In practice, the rates that will actually be earned on reinvested interest payments are a critical component of a bond's investment return. Yet they are unknown at the time of purchase. The owner takes on reinvestment risk, which is the possibility that the future reinvestment rates will differ from the yield to maturity at the time the security is purchased. Reinvestment is not a factor for buyers, who intend to spend rather than reinvest the coupon payments, such as those practicing asset/liability matching strategies.

Some literature claims that earning the yield to maturity does not require the investor reinvest the coupon payments, and that assuming reinvestment is a common mistake in financial literature.

== Taxes and transaction costs ==
The yield is usually quoted without making any allowance for tax paid by the investor on the return, and is then known as "gross redemption yield". It also does not make any allowance for the dealing costs incurred by the purchaser (or seller).

==Coupon rate vs.
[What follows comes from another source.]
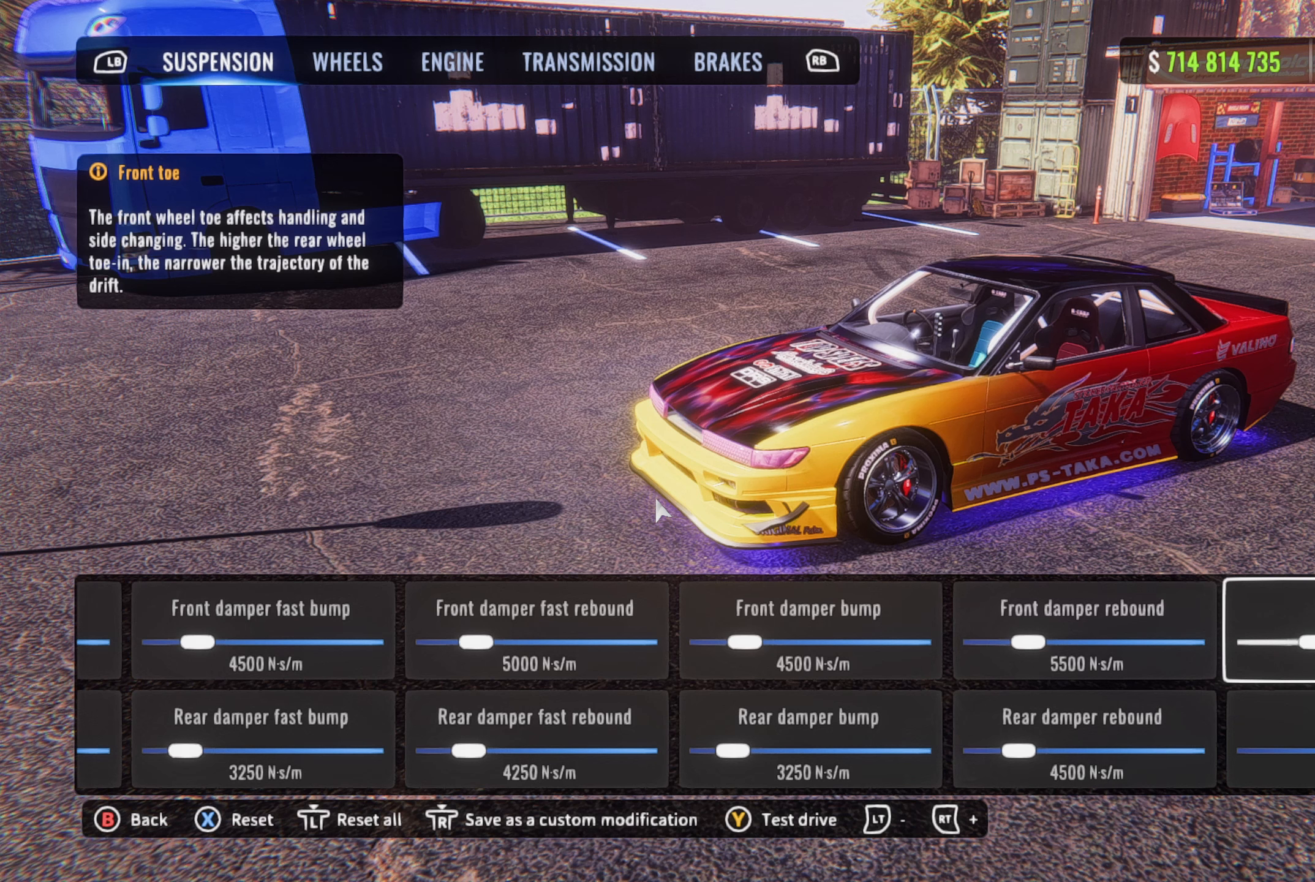
{"dt_ms": 500, "buttons": [], "left_stick": "right", "right_stick": "center", "events": []}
YTM and parity==
- If a bond's coupon rate is less than its YTM, then the bond is selling at a discount.
- If a bond's coupon rate is more than its YTM, then the bond is selling at a premium.
- If a bond's coupon rate is equal to its YTM, then the bond is selling at par.
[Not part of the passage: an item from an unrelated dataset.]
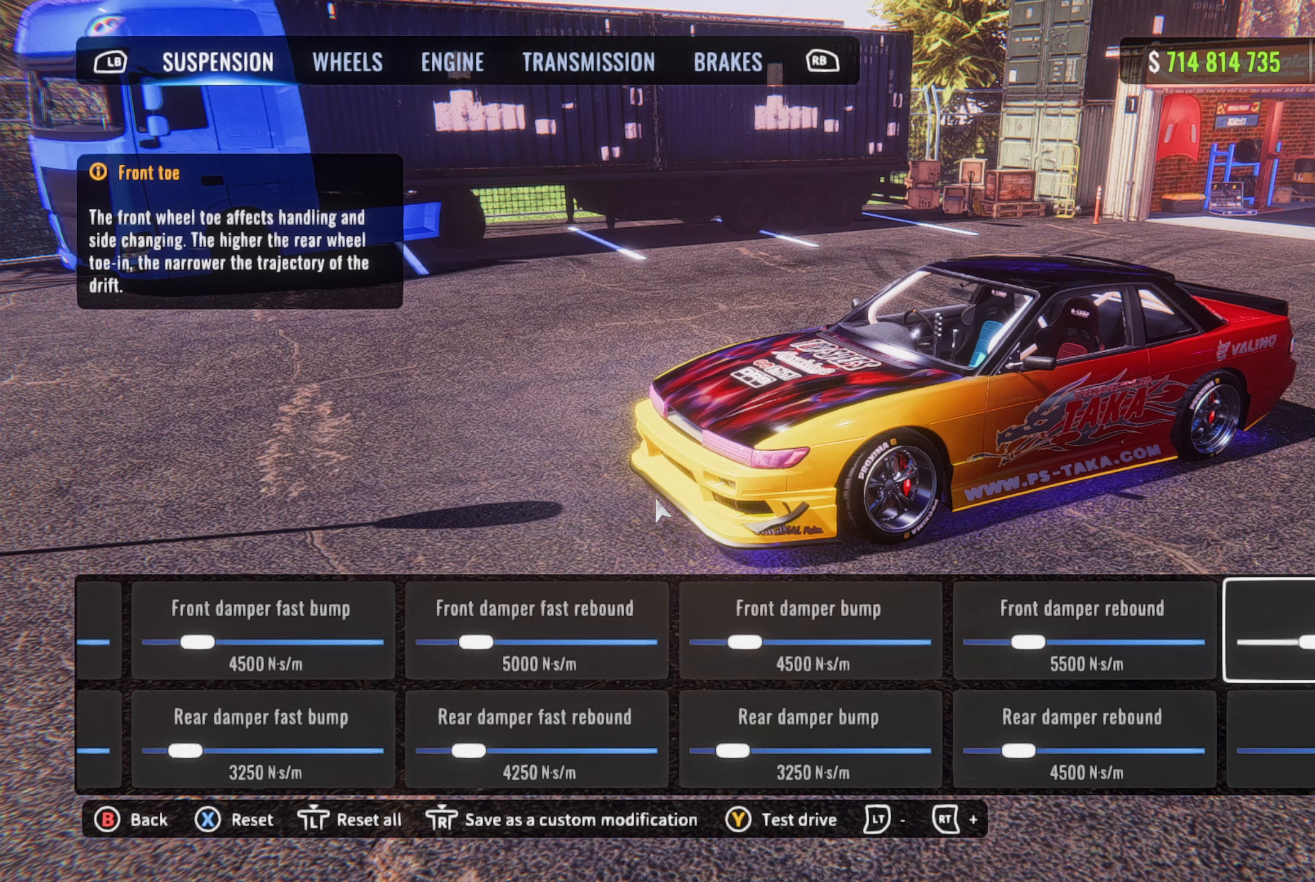
{"dt_ms": 500, "buttons": [], "left_stick": "right", "right_stick": "center", "events": []}
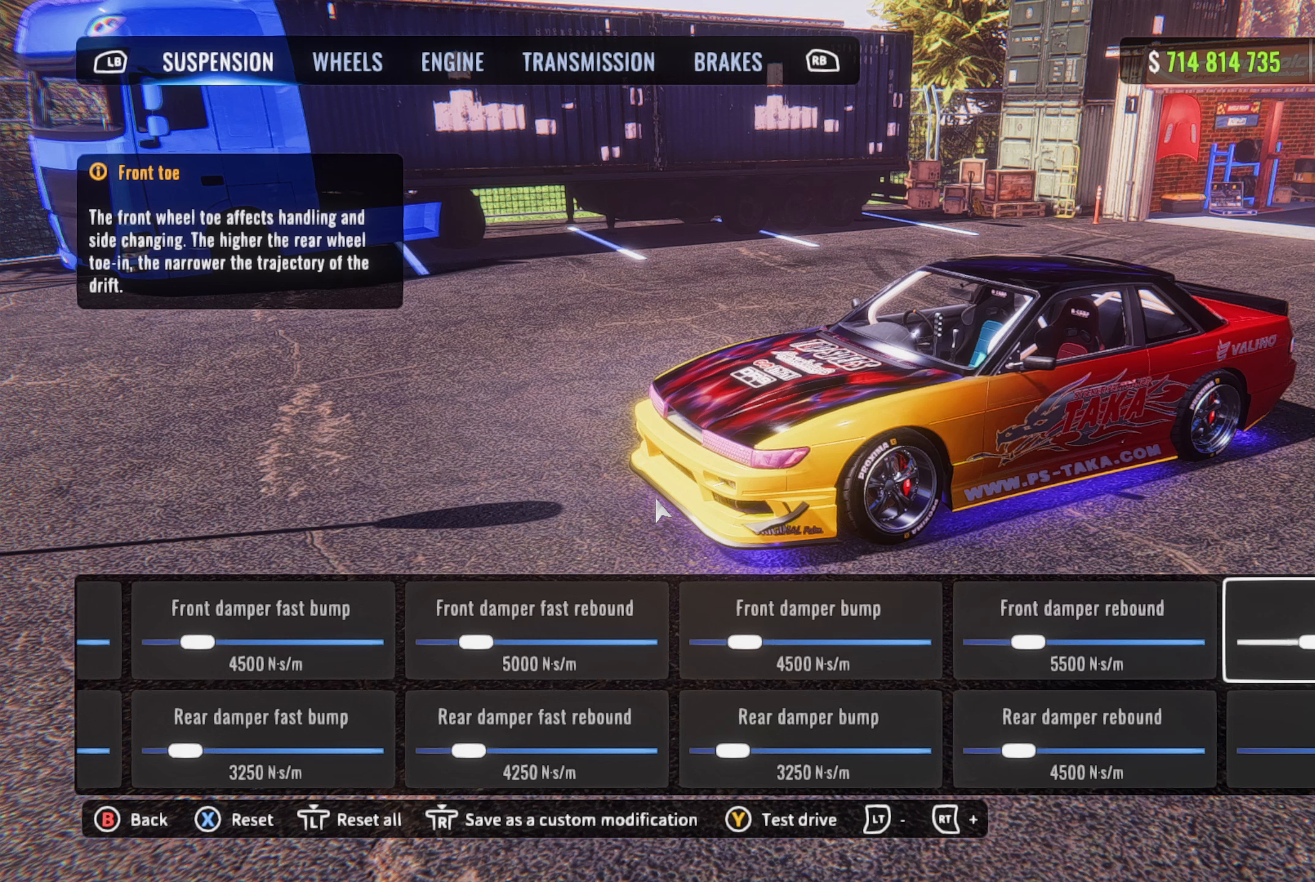
{"dt_ms": 500, "buttons": [], "left_stick": "right", "right_stick": "center", "events": []}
==Variants of yield to maturity==

As some bonds have different characteristics, there are some variants of YTM:
- Yield to call (YTC): when a bond is callable (can be repurchased by the issuer at pre-determined date before the maturity), the market looks also to the Yield to call, which is the same calculation of the YTM, but assumes that the bond will be called, so the cashflow is shortened.
- Yield to put (YTP): same as yield to call, but when the bond holder has the option to sell the bond back to the issuer at a fixed price on specified date.
- Yield to worst (YTW): when a bond is callable, puttable, exchangeable, or has other features, the yield to worst is the lowest yield of yield to maturity, yield to call, yield to put, and others.

==Consequences==
When the YTM is less than the (expected) yield of another investment, one might be tempted to swap the investments. Care should be taken to subtract any transaction costs, or taxes.

==Calculations==
===Formula for yield to maturity for zero-coupon bonds===

$\text{Yield to maturity(YTM)} = \sqrt[\text{Time period}]{\dfrac{\text{Face value}}{\text{Present value}}} - 1$

====Example 1====
Consider a 30-year zero-coupon bond with a face value of $100. If the bond is priced at an annual YTM of 10%, it will cost $5.73 today (the present value of this cash flow, 100/(1.1)^{30} = 5.73). Over the coming 30 years, the price will advance to $100, and the annualized return will be 10%.

What happens in the meantime? Suppose that over the first 10 years of the holding period, interest rates decline, and the yield-to-maturity on the bond falls to 7%. With 20 years remaining to maturity, the price of the bond will be 100/1.07^{20}, or $25.84. Even though the yield-to-maturity for the remaining life of the bond is just 7%, and the yield-to-maturity bargained for when the bond was purchased was only 10%, the annualized return earned over the first 10 years is 16.25%. This can be found by evaluating (1+i) from the equation (1+i)^{10} = (25.84/5.73), giving 0.1625.

Over the remaining 20 years of the bond, the annual rate earned is not 16.25%, but rather 7%. This can be found by evaluating (1+i) from the equation (1+i)^{20} = 100/25.84, giving 1.07. Over the entire 30 year holding period, the original $5.73 invested increased to $100, so 10% per annum was earned, irrespective of any interest rate changes in between.

====Example 2====

An ABCXYZ Company bond that matures in one year, has a 5% yearly interest rate (coupon), and has a par value of $100. To sell to a new investor the bond must be priced for a current yield of 5.56%.

The annual bond coupon should increase from $5 to $5.56 but the coupon can't change as only the bond price can change. So the bond is priced approximately at $100 - $0.56 or $99.44 .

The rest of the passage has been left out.